If I had to say one good thing about this movie I’d say it’s only 90 minutes long.  Even that being said that’s still 90 minutes I’ll never get back.  I went into this movie with low expectations because I’m not that much of a Diaz fan but I did expect some funny considering her cast mates.  Segal is probably the best thing about this movie and he is only on screen for about 5-10 minutes total, so that right there tells you something.  Whatever laughs you think you might get out of this movie, I assure you just watching the trailer will give you the same results.  Blaming the writing or direction seems unfair so I’ll just blame the movie as a whole.

0.5 / 5 Stars


50/50, 2011, Canada/USA

By Andrew Burns

Marketing a comedy film can be a tricky and often risky thing to pull off right.  A lot depends of the film’s trailer to spark word of mouth and lore in potential audience members.  The trailer should include some of the funnier moments of the film, but also use them sparingly, not to give too much away.  But most importantly the trailer should not advertise it’s film to be something it’s not.   50/50 breaks the ladder of those rules but it’s touching story still won over the heart of this audience member even if I was expecting a few more chuckles.

Loosely based on the life of Will Reiser, comedy writer and lifelong friend of the film’s co-star Seth Rogan, 50/50 tells the story of a young man named Adam dealing with his earth shattering cancer diagnose.  Adam, played by Joseph Gordon-Levitt (or JGL for short), who often finds himself dealing with his decease alone as everyone from his girlfriend, best friend, parents and even his therapist all are unequipped to deal with his situation.

50/50 is an awkward solo dark comedy rather than the upbeat buddy comedy it was advertised to be.  The film’s funniest moments actually come from Adam’s worst experiences while at his lowest points.  JGL does a great job bringing down the film’s emotional tone as Adam’s condition worsens.  So just when the film begins to get to that inevitable depression threshold either Rogan or JGL makes light of Adam’s situation with some morbid or sarcastic humour to lighten the mood.  Adam isn’t the most likable character to root for, but for me it was refreshing to see JGL use some different comedic talents in a strong dramatic performance.  Sure Adam comes off as a dick for half the movie, and depressed for the other half, but that makes the character feel more real.


Rogan as Adam’s best friend Kyle doesn’t have a very large supporting role but delivers some of his funniest work since The 40 Year Old Virgin.  Roles like the Kyle character in this film are where Rogan’s talents are best used.  Don’t get me wrong, the guy is able to carry a comedy film as a lead actor, but hands down he is funnier when he is doing supporting work.  Maybe it’s the small doses of Rogan or that there is less pressure for him as a minor character that make it work.  With Adam not being the most likable hero to cheer for Rogan’s Kyle becomes important to make sure the film’s number one asshole spot isn’t filled by it’s protagonist.

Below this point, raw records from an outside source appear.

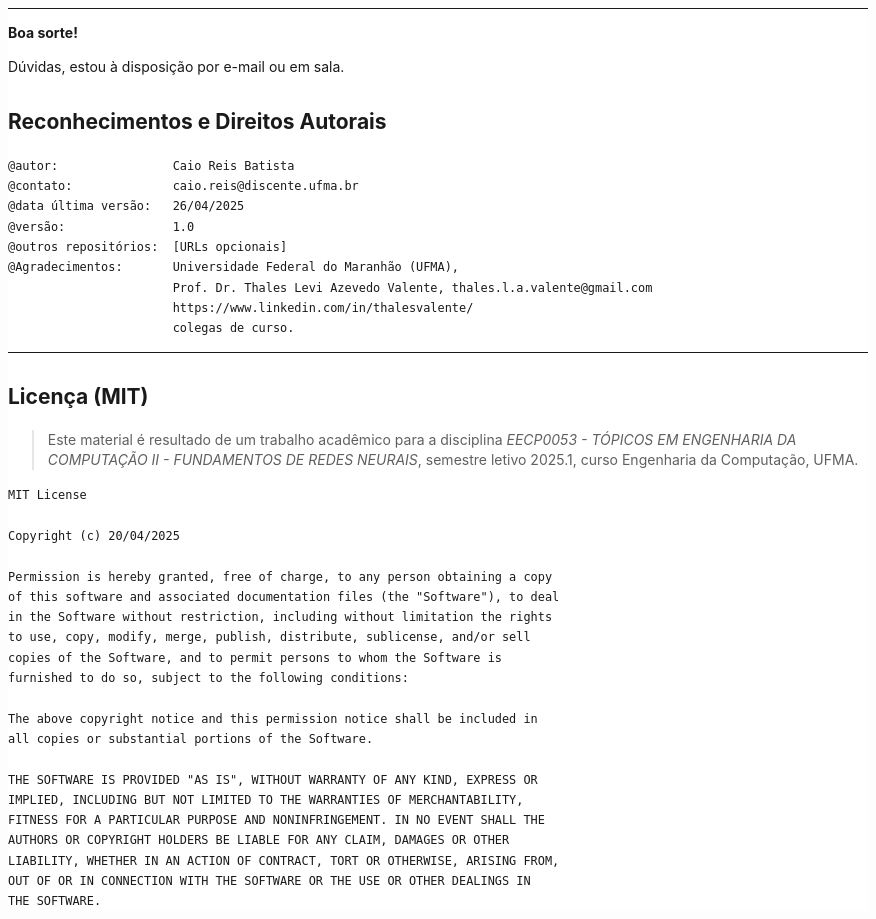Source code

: 
---

**Boa sorte!**

Dúvidas, estou à disposição por e-mail ou em sala.

## Reconhecimentos e Direitos Autorais

```
@autor:                Caio Reis Batista 
@contato:              caio.reis@discente.ufma.br  
@data última versão:   26/04/2025  
@versão:               1.0  
@outros repositórios:  [URLs opcionais]  
@Agradecimentos:       Universidade Federal do Maranhão (UFMA),  
                       Prof. Dr. Thales Levi Azevedo Valente, thales.l.a.valente@gmail.com
                       https://www.linkedin.com/in/thalesvalente/
                       colegas de curso.
```

---

## Licença (MIT)

> Este material é resultado de um trabalho acadêmico para a disciplina *EECP0053 - TÓPICOS EM ENGENHARIA DA COMPUTAÇÃO II - FUNDAMENTOS DE REDES NEURAIS*, semestre letivo 2025.1, curso Engenharia da Computação, UFMA.

```
MIT License

Copyright (c) 20/04/2025

Permission is hereby granted, free of charge, to any person obtaining a copy
of this software and associated documentation files (the "Software"), to deal
in the Software without restriction, including without limitation the rights
to use, copy, modify, merge, publish, distribute, sublicense, and/or sell
copies of the Software, and to permit persons to whom the Software is
furnished to do so, subject to the following conditions:

The above copyright notice and this permission notice shall be included in
all copies or substantial portions of the Software.

THE SOFTWARE IS PROVIDED "AS IS", WITHOUT WARRANTY OF ANY KIND, EXPRESS OR
IMPLIED, INCLUDING BUT NOT LIMITED TO THE WARRANTIES OF MERCHANTABILITY,
FITNESS FOR A PARTICULAR PURPOSE AND NONINFRINGEMENT. IN NO EVENT SHALL THE
AUTHORS OR COPYRIGHT HOLDERS BE LIABLE FOR ANY CLAIM, DAMAGES OR OTHER
LIABILITY, WHETHER IN AN ACTION OF CONTRACT, TORT OR OTHERWISE, ARISING FROM,
OUT OF OR IN CONNECTION WITH THE SOFTWARE OR THE USE OR OTHER DEALINGS IN
THE SOFTWARE.
```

Even though its been at least a decade coming from a very different comedic background on 3rd Rock From The Sun, JCL surprised me with some impressive dramatic work in addition to his witty humour.  50/50 never seems to add jokes just to cut the tension in a scene, it rather uses strange realistic moments or encounters that would actually happen if it wasn’t a movie.  This obviously is because the film’s story is loose true story of Reiser’s life but I found that level of realism helped rather than hurt the film.  This won’t be one of those types of comedies that you’ll hear people quoting from it or re-enacting certain scenes, but it will (or should) put a smile on your face despite the gloomy subject matter.